AIM OF THE EXERCISE.
Please quote exactly the lines below from the line containing "Gà ta: 89800 -> 90000" to the line containing "Đường trắng: 14000 -> 18000", both lines included, and nothing else.

DATA PROVIDED.
◇ ◇ ◇
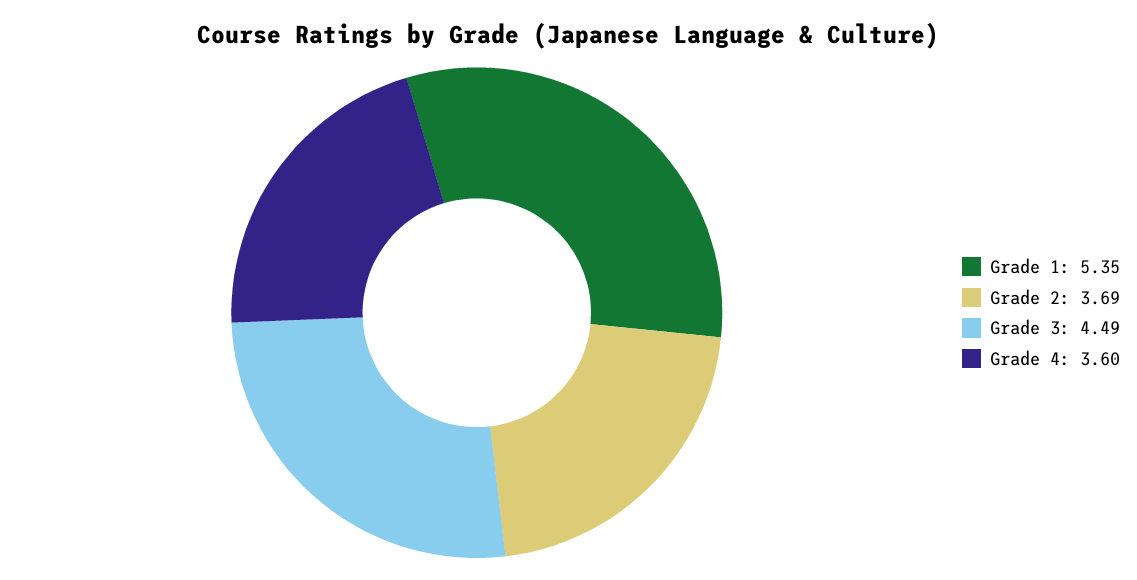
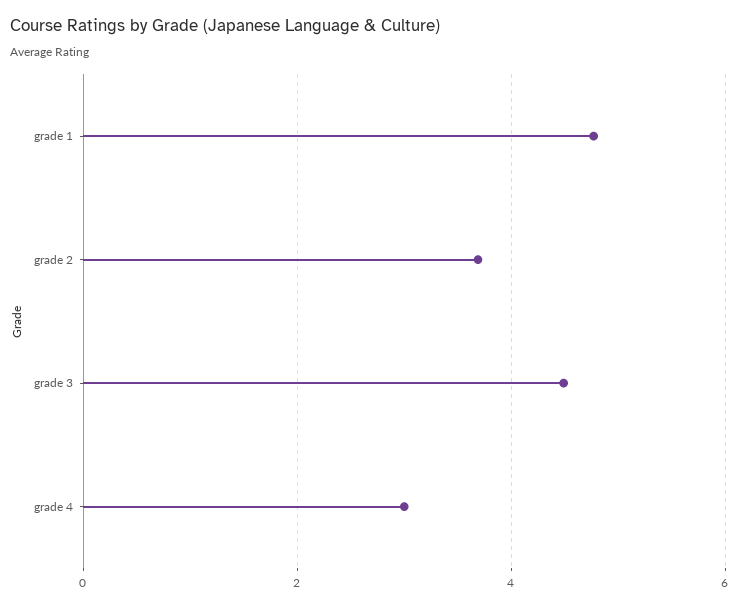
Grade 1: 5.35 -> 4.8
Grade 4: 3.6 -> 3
◇ ◇ ◇
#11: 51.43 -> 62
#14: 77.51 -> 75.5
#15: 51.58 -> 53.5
◇ ◇ ◇
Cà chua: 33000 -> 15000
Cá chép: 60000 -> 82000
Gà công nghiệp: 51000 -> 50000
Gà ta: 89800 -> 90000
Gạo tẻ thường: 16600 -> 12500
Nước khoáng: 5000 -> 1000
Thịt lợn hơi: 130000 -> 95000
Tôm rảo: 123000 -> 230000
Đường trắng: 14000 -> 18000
◇ ◇ ◇
RESPONSE TO THIS EXERCISE.
Gà ta: 89800 -> 90000
Gạo tẻ thường: 16600 -> 12500
Nước khoáng: 5000 -> 1000
Thịt lợn hơi: 130000 -> 95000
Tôm rảo: 123000 -> 230000
Đường trắng: 14000 -> 18000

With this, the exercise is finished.